• [Exercise details]:
Exclude the pictures. Transcribe exactly, and only, the lines from the one holding "12: (968, 1198)" to the end of the material below.

== Segment start ==

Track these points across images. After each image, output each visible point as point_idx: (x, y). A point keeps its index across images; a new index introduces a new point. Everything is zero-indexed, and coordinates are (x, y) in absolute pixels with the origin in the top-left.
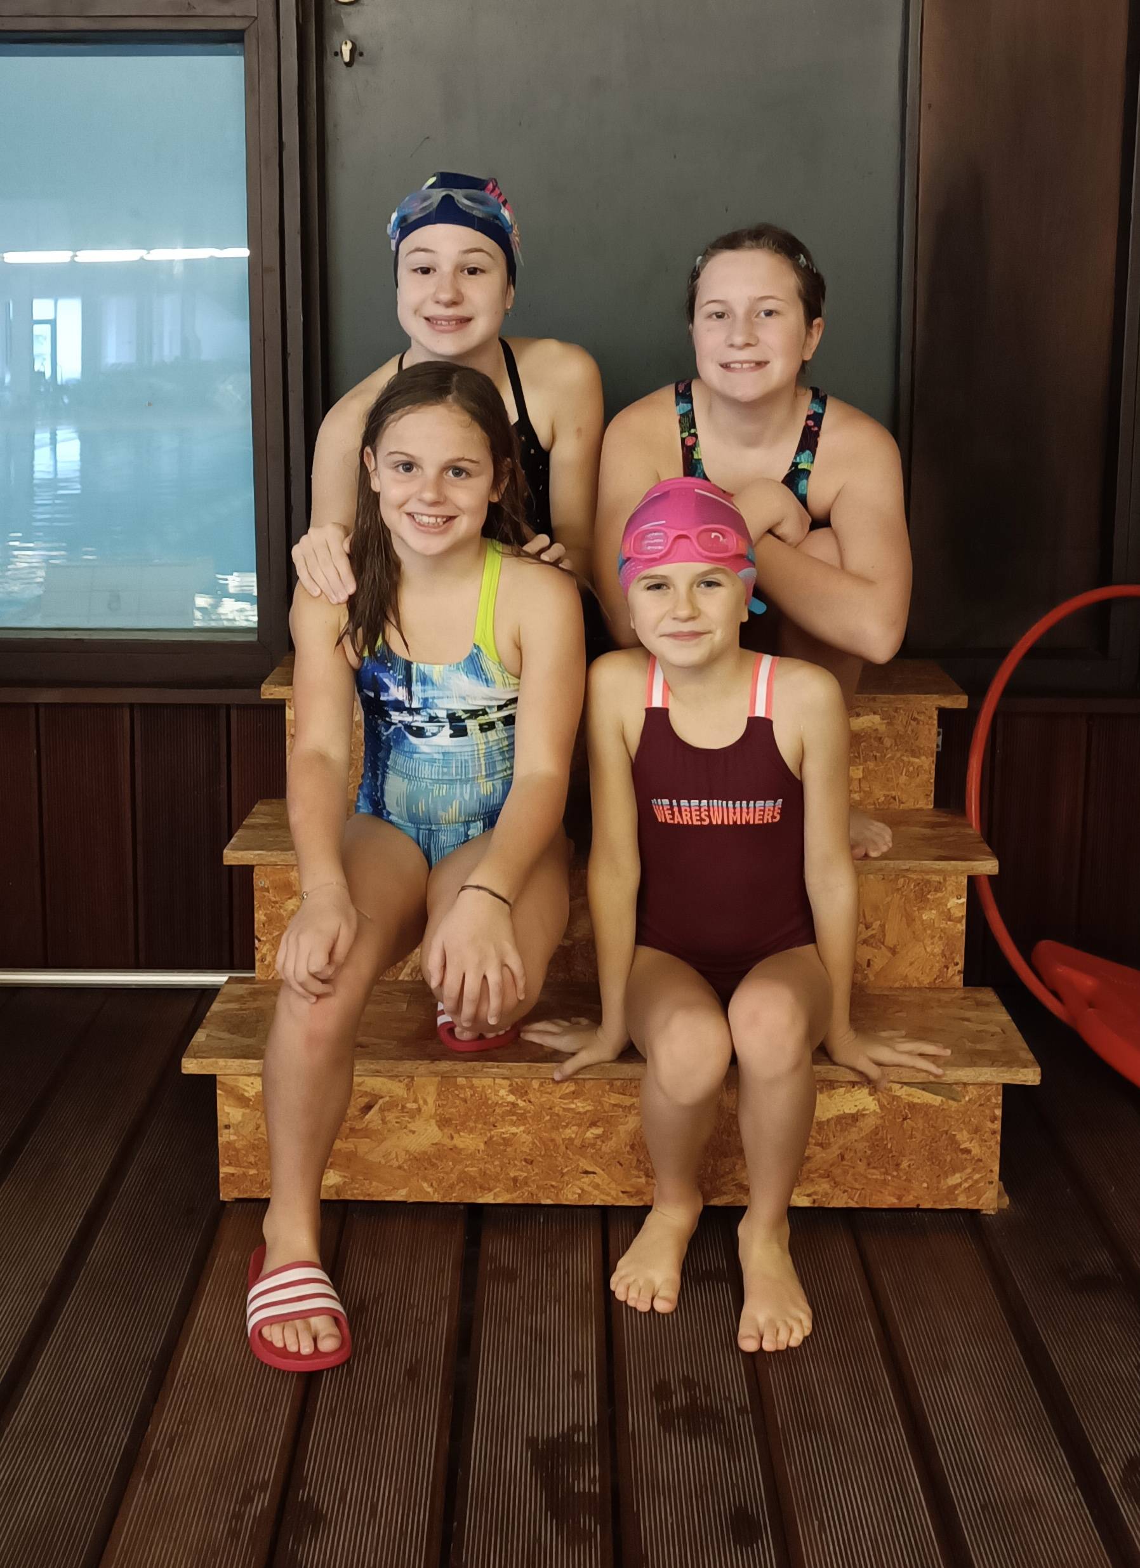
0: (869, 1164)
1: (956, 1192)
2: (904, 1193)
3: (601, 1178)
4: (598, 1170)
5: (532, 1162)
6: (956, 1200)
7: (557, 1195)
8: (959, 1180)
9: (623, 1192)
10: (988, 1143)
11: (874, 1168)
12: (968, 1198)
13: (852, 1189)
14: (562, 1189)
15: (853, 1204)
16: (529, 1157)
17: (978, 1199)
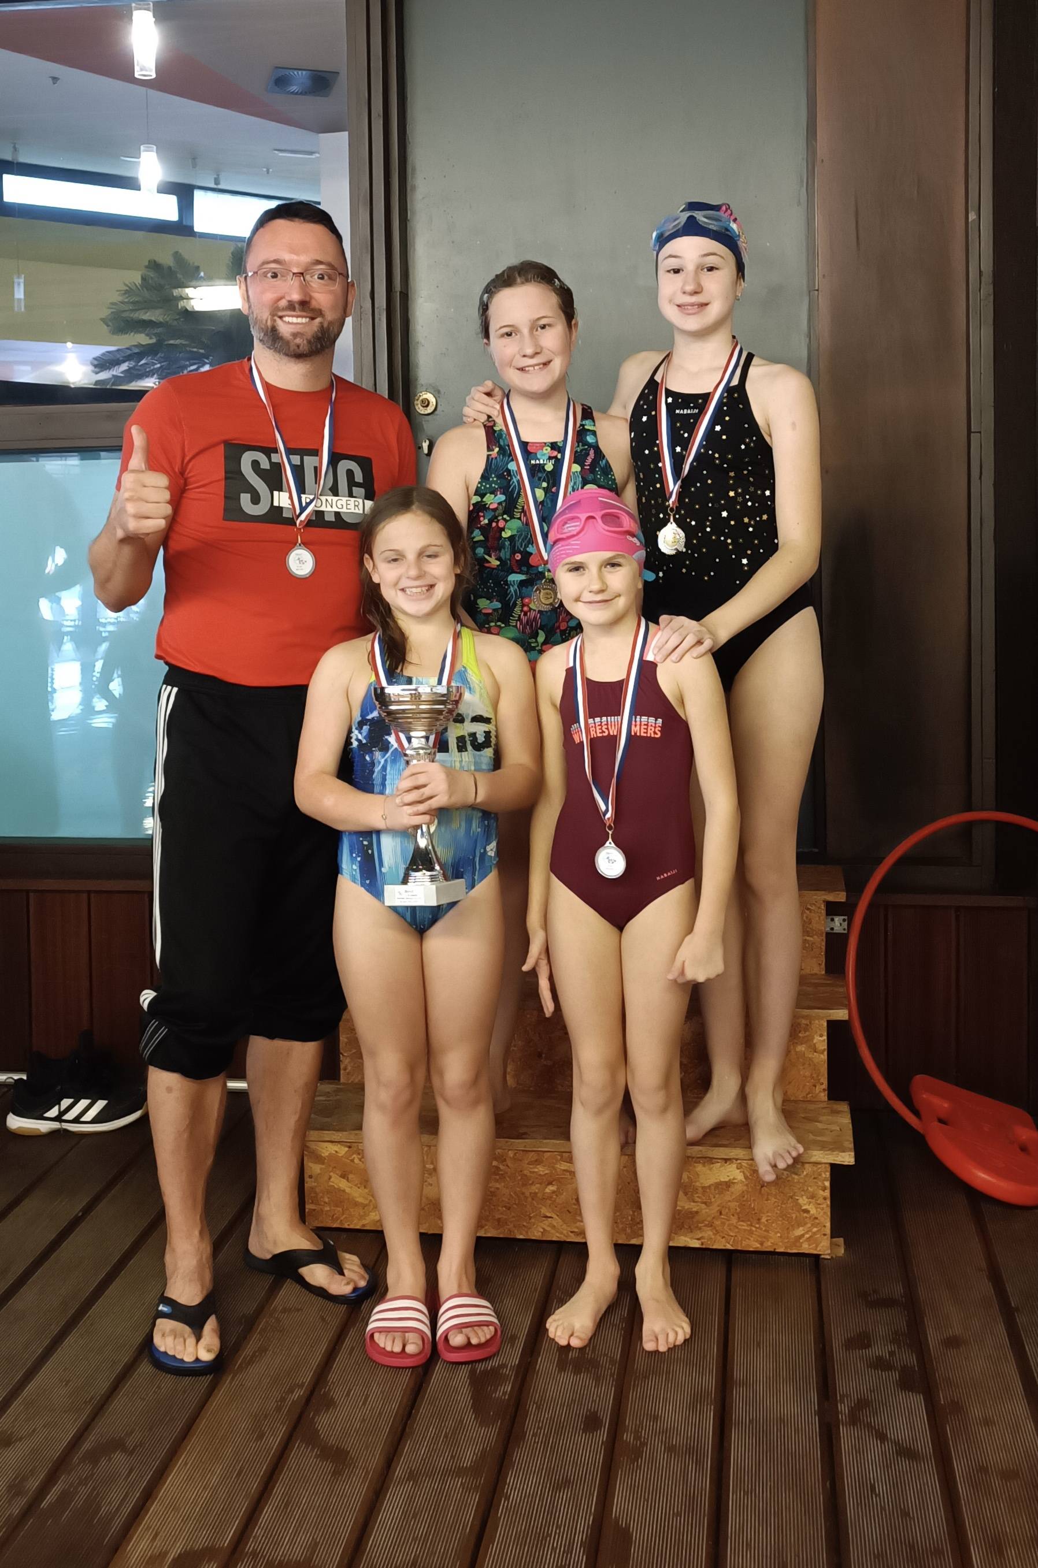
0: (739, 1218)
1: (801, 1241)
2: (764, 1240)
3: (557, 1221)
4: (555, 1216)
5: (509, 1209)
6: (801, 1246)
7: (527, 1232)
8: (803, 1232)
9: (572, 1232)
10: (821, 1206)
11: (742, 1221)
12: (809, 1245)
13: (729, 1235)
14: (530, 1228)
15: (729, 1247)
16: (507, 1205)
17: (817, 1246)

== Segment end ==

• [Solved exercise]:
12: (968, 1198)
13: (852, 1189)
14: (562, 1189)
15: (853, 1204)
16: (529, 1157)
17: (978, 1199)
0: (739, 1218)
1: (801, 1241)
2: (764, 1240)
3: (557, 1221)
4: (555, 1216)
5: (509, 1209)
6: (801, 1246)
7: (527, 1232)
8: (803, 1232)
9: (572, 1232)
10: (821, 1206)
11: (742, 1221)
12: (809, 1245)
13: (729, 1235)
14: (530, 1228)
15: (729, 1247)
16: (507, 1205)
17: (817, 1246)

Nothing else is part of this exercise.